Instructions for the task — When a line in the listing below contains the word "Table", return a copy of that line.
Data for this exercise Start Marker
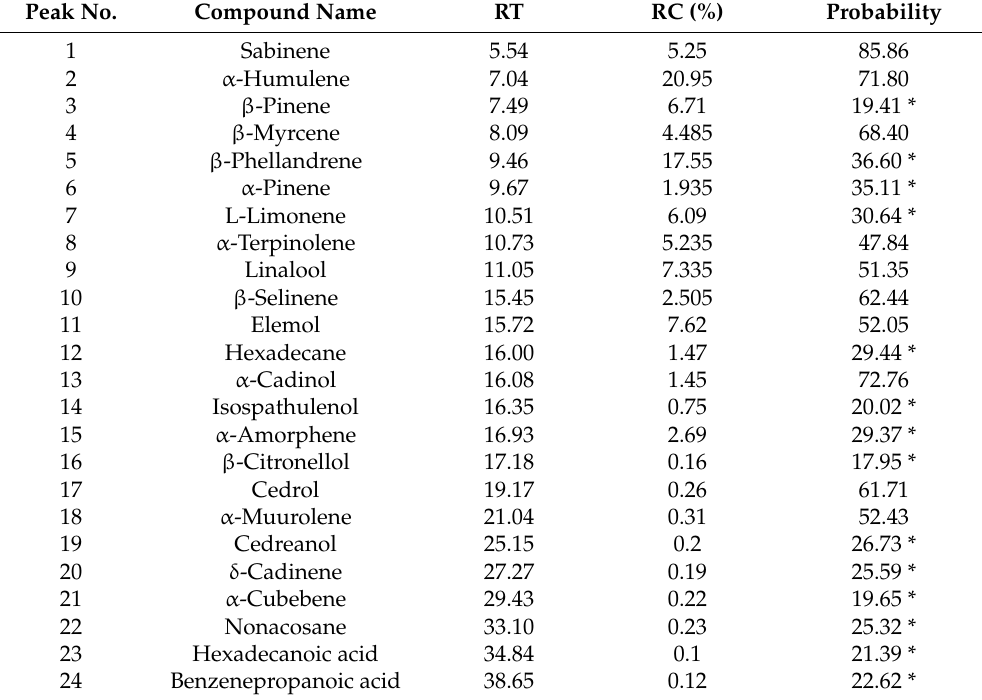
Table 1. GC/MS analysis of Juniperus phoenicea leaf extract. Peak No.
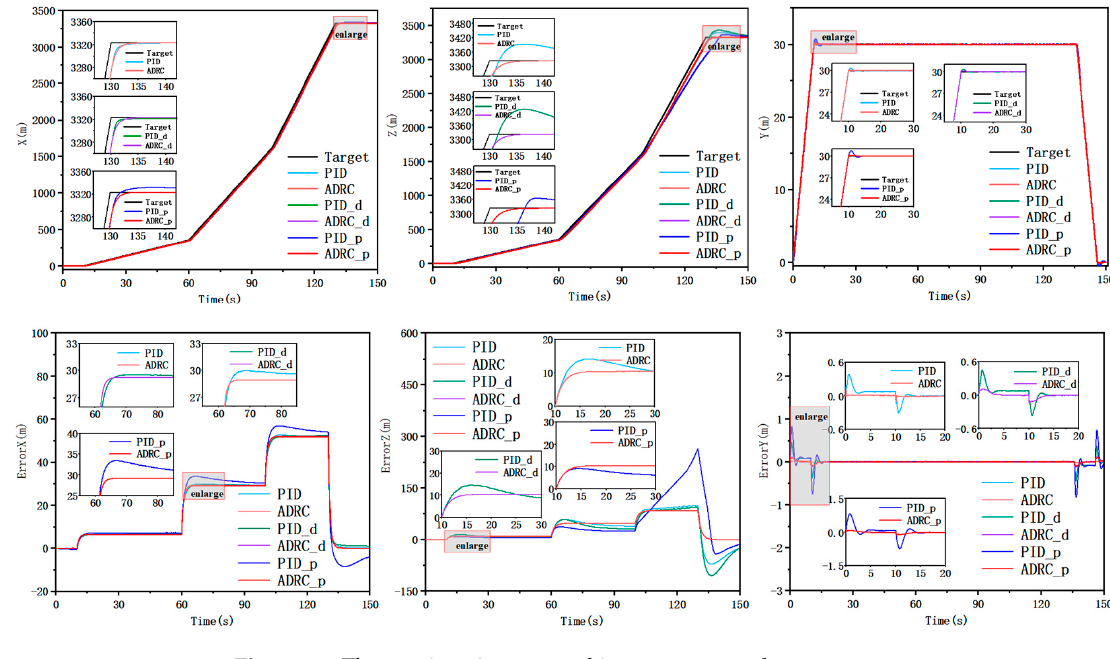
Figure 11. Three-axis trajectory tracking response and error.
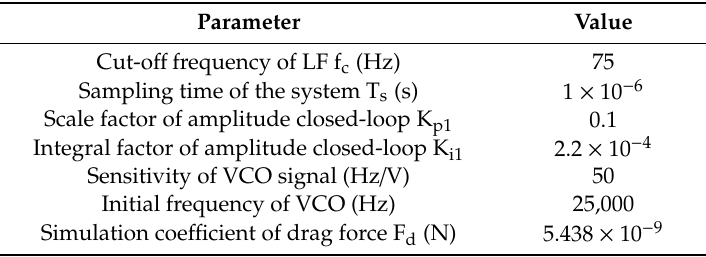
Figure 6. Diagram of the control and measurement system. Table 3. Simulation parameters.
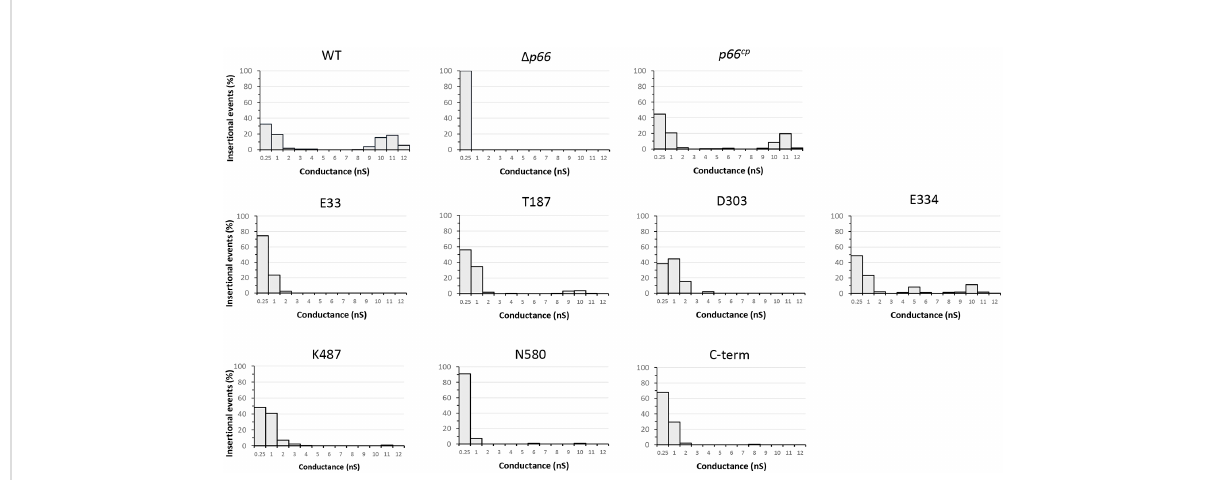
FIGURE 6 Black lipid bilayer analyses reveal different porin activities of outer membrane fractions of strain B . burgdorferi B31 A3 WT, D p66 , and c-Myc P66 cp derivative strains. The histograms of the single-channel conductance distributions were obtained from at least 100 insertional events derived from at least three different membranes. Outer membrane fractions were diluted in 1% Genapol and added to the lipid bilayer in 1 M KCl. The applied voltage was 20 mV. The experiment was performed in duplicate (or in triplicate for C-term) for all strains with one representative shown. The conductance was measured in nano-Siemens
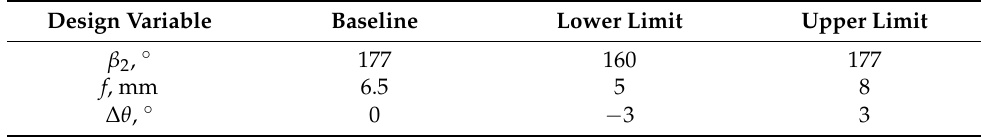
Table 2. Variation range of design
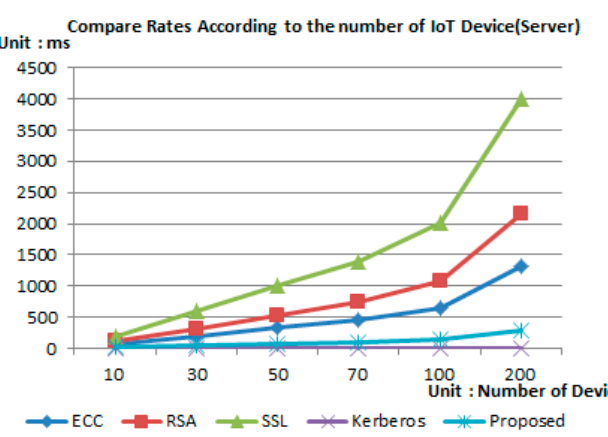
Figure 8. Analysis of authentication time—server.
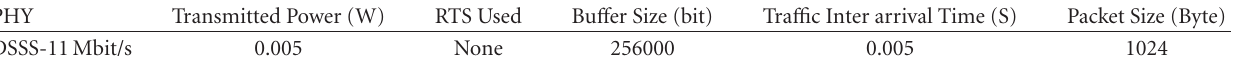
Table 2: Common parameter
Data for this exercise End Marker
Your solution —
Table 1. GC/MS analysis of Juniperus phoenicea leaf extract. Peak No.
Figure 6. Diagram of the control and measurement system. Table 3. Simulation parameters.
Table 2. Variation range of design
Table 2: Common parameter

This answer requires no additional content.